Transcribe the lines below verbatim, skipping the images.

[Rendered images with source text]
☆ ☆ ☆ ☆ ☆

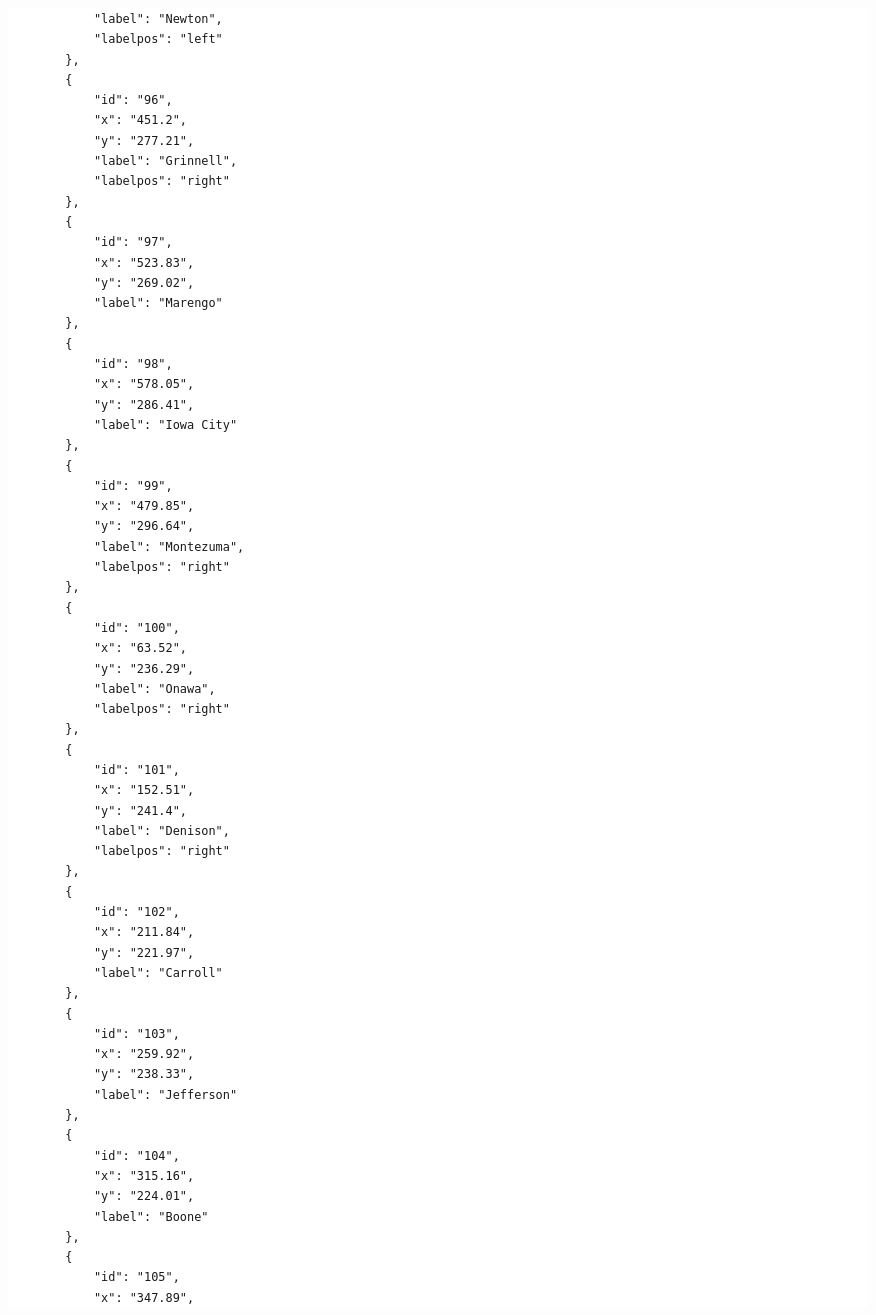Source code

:                 "label": "Newton",
                "labelpos": "left"
            },
            {
                "id": "96",
                "x": "451.2",
                "y": "277.21",
                "label": "Grinnell",
                "labelpos": "right"
            },
            {
                "id": "97",
                "x": "523.83",
                "y": "269.02",
                "label": "Marengo"
            },
            {
                "id": "98",
                "x": "578.05",
                "y": "286.41",
                "label": "Iowa City"
            },
            {
                "id": "99",
                "x": "479.85",
                "y": "296.64",
                "label": "Montezuma",
                "labelpos": "right"
            },
            {
                "id": "100",
                "x": "63.52",
                "y": "236.29",
                "label": "Onawa",
                "labelpos": "right"
            },
            {
                "id": "101",
                "x": "152.51",
                "y": "241.4",
                "label": "Denison",
                "labelpos": "right"
            },
            {
                "id": "102",
                "x": "211.84",
                "y": "221.97",
                "label": "Carroll"
            },
            {
                "id": "103",
                "x": "259.92",
                "y": "238.33",
                "label": "Jefferson"
            },
            {
                "id": "104",
                "x": "315.16",
                "y": "224.01",
                "label": "Boone"
            },
            {
                "id": "105",
                "x": "347.89",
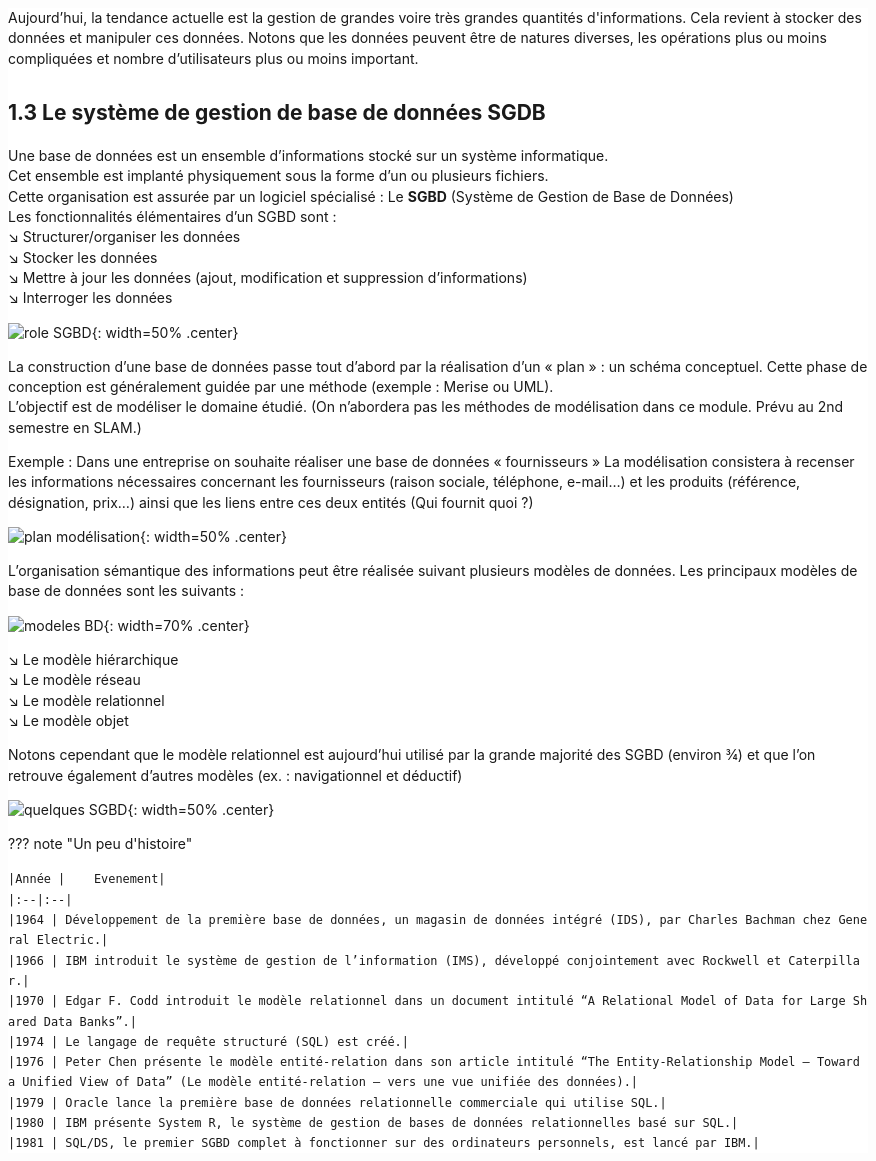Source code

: Aujourd’hui, la tendance actuelle est la gestion de grandes voire très grandes quantités d'informations. Cela revient à stocker des données et manipuler ces données. Notons que les données peuvent être de natures diverses, les opérations plus ou moins compliquées et nombre d’utilisateurs plus ou moins important. <br />


## 1.3 Le système de gestion de base de données SGDB

Une base de données est un ensemble d’informations stocké sur un système informatique. <br />
Cet ensemble est implanté physiquement sous la forme d’un ou plusieurs fichiers. <br />
Cette organisation est assurée par un logiciel spécialisé : Le **SGBD** (Système de Gestion de Base de Données) <br />
Les fonctionnalités élémentaires d’un SGBD sont : <br />
:arrow_lower_right:  Structurer/organiser les données <br />
:arrow_lower_right:  Stocker les données <br />
:arrow_lower_right:  Mettre à jour les données (ajout, modification et suppression d’informations) <br />
:arrow_lower_right:  Interroger les données <br />

 ![role SGBD](./data/dbms-image-1.png){: width=50% .center}

La construction d’une base de données passe tout d’abord par la réalisation d’un « plan » : un schéma conceptuel. Cette phase de conception est généralement guidée par une méthode (exemple : Merise ou UML).<br />
L’objectif est de modéliser le domaine étudié. (On n’abordera pas les méthodes de modélisation dans ce module. Prévu au 2nd semestre en SLAM.)<br />

Exemple : Dans une entreprise on souhaite réaliser une base de données « fournisseurs » La modélisation consistera à recenser les informations nécessaires concernant les fournisseurs (raison sociale, téléphone, e-mail…) et les produits (référence, désignation, prix…) ainsi que les liens entre ces deux entités (Qui fournit quoi ?)

![plan modélisation](./data/schema_global.png){: width=50% .center}

 L’organisation sémantique des informations peut être réalisée suivant plusieurs modèles de données. Les principaux modèles de base de données sont les suivants : <br />

![modeles BD](./data/sgbd.webp){: width=70% .center}

:arrow_lower_right: Le modèle hiérarchique <br />
:arrow_lower_right: Le modèle réseau <br />
:arrow_lower_right: Le modèle relationnel <br />
:arrow_lower_right: Le modèle objet 

Notons cependant que le modèle relationnel est aujourd’hui utilisé par la grande majorité des SGBD (environ ¾) et que l’on retrouve également d’autres modèles (ex. : navigationnel et déductif)

![quelques SGBD](./data/SGBD_2023.png){: width=50% .center}

??? note "Un peu d'histoire"

    |Année |	Evenement|
    |:--|:--|
    |1964 |	Développement de la première base de données, un magasin de données intégré (IDS), par Charles Bachman chez General Electric.|
    |1966 |	IBM introduit le système de gestion de l’information (IMS), développé conjointement avec Rockwell et Caterpillar.|
    |1970 |	Edgar F. Codd introduit le modèle relationnel dans un document intitulé “A Relational Model of Data for Large Shared Data Banks”.|
    |1974 |	Le langage de requête structuré (SQL) est créé.|
    |1976 |	Peter Chen présente le modèle entité-relation dans son article intitulé “The Entity-Relationship Model – Toward a Unified View of Data” (Le modèle entité-relation – vers une vue unifiée des données).|
    |1979 |	Oracle lance la première base de données relationnelle commerciale qui utilise SQL.|
    |1980 |	IBM présente System R, le système de gestion de bases de données relationnelles basé sur SQL.|
    |1981 |	SQL/DS, le premier SGBD complet à fonctionner sur des ordinateurs personnels, est lancé par IBM.|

☆ ☆ ☆ ☆ ☆

| EXERCISE SOLUTION |
Source code

:                 "label": "Newton",
                "labelpos": "left"
            },
            {
                "id": "96",
                "x": "451.2",
                "y": "277.21",
                "label": "Grinnell",
                "labelpos": "right"
            },
            {
                "id": "97",
                "x": "523.83",
                "y": "269.02",
                "label": "Marengo"
            },
            {
                "id": "98",
                "x": "578.05",
                "y": "286.41",
                "label": "Iowa City"
            },
            {
                "id": "99",
                "x": "479.85",
                "y": "296.64",
                "label": "Montezuma",
                "labelpos": "right"
            },
            {
                "id": "100",
                "x": "63.52",
                "y": "236.29",
                "label": "Onawa",
                "labelpos": "right"
            },
            {
                "id": "101",
                "x": "152.51",
                "y": "241.4",
                "label": "Denison",
                "labelpos": "right"
            },
            {
                "id": "102",
                "x": "211.84",
                "y": "221.97",
                "label": "Carroll"
            },
            {
                "id": "103",
                "x": "259.92",
                "y": "238.33",
                "label": "Jefferson"
            },
            {
                "id": "104",
                "x": "315.16",
                "y": "224.01",
                "label": "Boone"
            },
            {
                "id": "105",
                "x": "347.89",
Source code

: Aujourd’hui, la tendance actuelle est la gestion de grandes voire très grandes quantités d'informations. Cela revient à stocker des données et manipuler ces données. Notons que les données peuvent être de natures diverses, les opérations plus ou moins compliquées et nombre d’utilisateurs plus ou moins important. <br />


## 1.3 Le système de gestion de base de données SGDB

Une base de données est un ensemble d’informations stocké sur un système informatique. <br />
Cet ensemble est implanté physiquement sous la forme d’un ou plusieurs fichiers. <br />
Cette organisation est assurée par un logiciel spécialisé : Le **SGBD** (Système de Gestion de Base de Données) <br />
Les fonctionnalités élémentaires d’un SGBD sont : <br />
:arrow_lower_right:  Structurer/organiser les données <br />
:arrow_lower_right:  Stocker les données <br />
:arrow_lower_right:  Mettre à jour les données (ajout, modification et suppression d’informations) <br />
:arrow_lower_right:  Interroger les données <br />

 ![role SGBD](./data/dbms-image-1.png){: width=50% .center}

La construction d’une base de données passe tout d’abord par la réalisation d’un « plan » : un schéma conceptuel. Cette phase de conception est généralement guidée par une méthode (exemple : Merise ou UML).<br />
L’objectif est de modéliser le domaine étudié. (On n’abordera pas les méthodes de modélisation dans ce module. Prévu au 2nd semestre en SLAM.)<br />

Exemple : Dans une entreprise on souhaite réaliser une base de données « fournisseurs » La modélisation consistera à recenser les informations nécessaires concernant les fournisseurs (raison sociale, téléphone, e-mail…) et les produits (référence, désignation, prix…) ainsi que les liens entre ces deux entités (Qui fournit quoi ?)

![plan modélisation](./data/schema_global.png){: width=50% .center}

 L’organisation sémantique des informations peut être réalisée suivant plusieurs modèles de données. Les principaux modèles de base de données sont les suivants : <br />

![modeles BD](./data/sgbd.webp){: width=70% .center}

:arrow_lower_right: Le modèle hiérarchique <br />
:arrow_lower_right: Le modèle réseau <br />
:arrow_lower_right: Le modèle relationnel <br />
:arrow_lower_right: Le modèle objet 

Notons cependant que le modèle relationnel est aujourd’hui utilisé par la grande majorité des SGBD (environ ¾) et que l’on retrouve également d’autres modèles (ex. : navigationnel et déductif)

![quelques SGBD](./data/SGBD_2023.png){: width=50% .center}

??? note "Un peu d'histoire"

    |Année |	Evenement|
    |:--|:--|
    |1964 |	Développement de la première base de données, un magasin de données intégré (IDS), par Charles Bachman chez General Electric.|
    |1966 |	IBM introduit le système de gestion de l’information (IMS), développé conjointement avec Rockwell et Caterpillar.|
    |1970 |	Edgar F. Codd introduit le modèle relationnel dans un document intitulé “A Relational Model of Data for Large Shared Data Banks”.|
    |1974 |	Le langage de requête structuré (SQL) est créé.|
    |1976 |	Peter Chen présente le modèle entité-relation dans son article intitulé “The Entity-Relationship Model – Toward a Unified View of Data” (Le modèle entité-relation – vers une vue unifiée des données).|
    |1979 |	Oracle lance la première base de données relationnelle commerciale qui utilise SQL.|
    |1980 |	IBM présente System R, le système de gestion de bases de données relationnelles basé sur SQL.|
    |1981 |	SQL/DS, le premier SGBD complet à fonctionner sur des ordinateurs personnels, est lancé par IBM.|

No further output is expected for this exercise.